Work task 1: In the DVC pipeline text, which two files are Git commits expected to include?
Work task 2: Reproduce everything in the DVC pipeline text from "Step 5: Share" down to "not in .dvc/config)" without any changes.

Expected: DVC pipeline executes in correct dependency order, only changed stages rerun, outputs cached efficiently, metrics tracked automatically, Git commits include dvc.yaml and dvc.lock.

On failure: Check script paths exist and are executable, verify dependencies specified correctly, ensure params.yaml keys match script usage, check for circular dependencies in pipeline, verify output paths writable, inspect script error messages in stderr, check Python environment has required packages.

Step 5: Share and Reproduce Data Versions

Enable team members to reproduce exact data versions.

bash

# Team member clones repository
git clone https://github.com/team/ml-project.git
cd ml-project

# Install DVC
pip install dvc[s3]  # or appropriate backend

# Configure remote (if not in .dvc/config)

Data records:
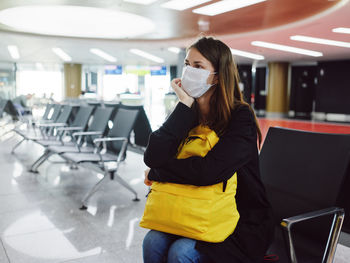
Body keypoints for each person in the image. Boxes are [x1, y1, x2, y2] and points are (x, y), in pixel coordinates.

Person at [142, 36, 274, 263]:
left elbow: (208, 172)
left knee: (181, 252)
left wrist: (157, 173)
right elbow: (152, 156)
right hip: (191, 210)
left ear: (218, 76)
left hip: (239, 218)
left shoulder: (240, 117)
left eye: (198, 66)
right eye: (186, 64)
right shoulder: (187, 113)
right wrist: (183, 105)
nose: (188, 71)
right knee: (152, 241)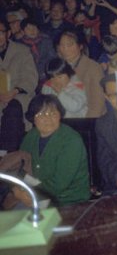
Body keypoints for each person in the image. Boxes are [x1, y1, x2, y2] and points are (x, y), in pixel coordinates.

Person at [19, 94, 90, 206]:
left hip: (67, 200)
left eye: (53, 113)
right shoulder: (31, 137)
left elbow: (59, 184)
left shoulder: (71, 140)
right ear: (33, 118)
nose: (48, 118)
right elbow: (20, 168)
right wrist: (18, 190)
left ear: (60, 115)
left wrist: (31, 194)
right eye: (42, 114)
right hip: (36, 195)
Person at [0, 20, 38, 151]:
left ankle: (11, 156)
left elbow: (31, 79)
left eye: (1, 33)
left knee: (14, 109)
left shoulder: (22, 51)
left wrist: (14, 91)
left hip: (18, 95)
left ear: (8, 33)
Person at [56, 30, 106, 118]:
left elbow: (97, 104)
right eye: (62, 45)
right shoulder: (57, 67)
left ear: (80, 46)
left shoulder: (93, 67)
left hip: (86, 119)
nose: (65, 49)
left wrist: (87, 123)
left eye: (69, 45)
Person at [19, 18, 57, 85]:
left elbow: (52, 58)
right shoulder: (19, 45)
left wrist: (43, 73)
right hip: (27, 76)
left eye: (34, 28)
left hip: (45, 74)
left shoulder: (46, 40)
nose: (32, 31)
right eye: (28, 29)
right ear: (22, 32)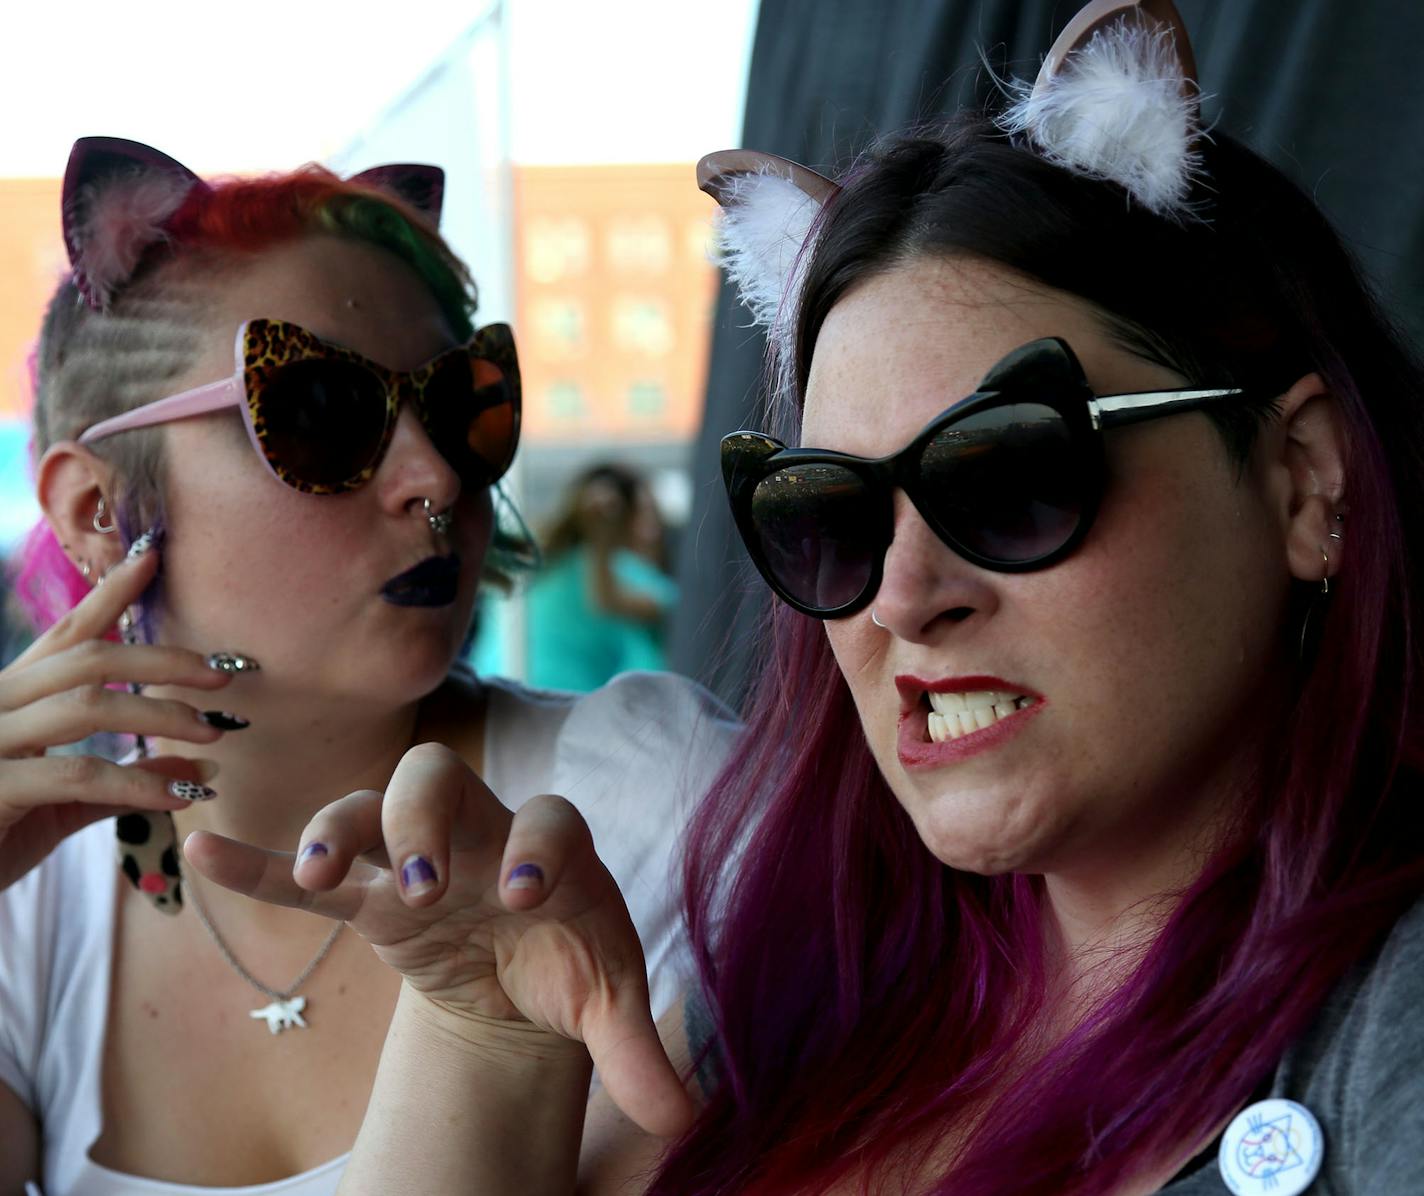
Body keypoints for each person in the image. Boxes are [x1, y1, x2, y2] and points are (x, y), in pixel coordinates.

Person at [189, 1, 1424, 1192]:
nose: (897, 594)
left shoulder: (1387, 1031)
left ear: (1302, 480)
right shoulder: (795, 999)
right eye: (827, 514)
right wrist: (482, 1038)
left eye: (1005, 472)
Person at [0, 138, 737, 1194]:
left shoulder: (649, 802)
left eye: (462, 400)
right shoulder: (30, 896)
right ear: (97, 508)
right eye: (318, 411)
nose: (434, 474)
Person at [521, 462, 678, 692]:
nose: (653, 529)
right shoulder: (622, 570)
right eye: (646, 513)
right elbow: (677, 607)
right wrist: (603, 541)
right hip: (566, 708)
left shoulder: (542, 564)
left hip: (504, 691)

Exercise output 1: dvc.yaml and dvc.lock

Exercise output 2:
Step 5: Share and Reproduce Data Versions

Enable team members to reproduce exact data versions.

bash

# Team member clones repository
git clone https://github.com/team/ml-project.git
cd ml-project

# Install DVC
pip install dvc[s3]  # or appropriate backend

# Configure remote (if not in .dvc/config)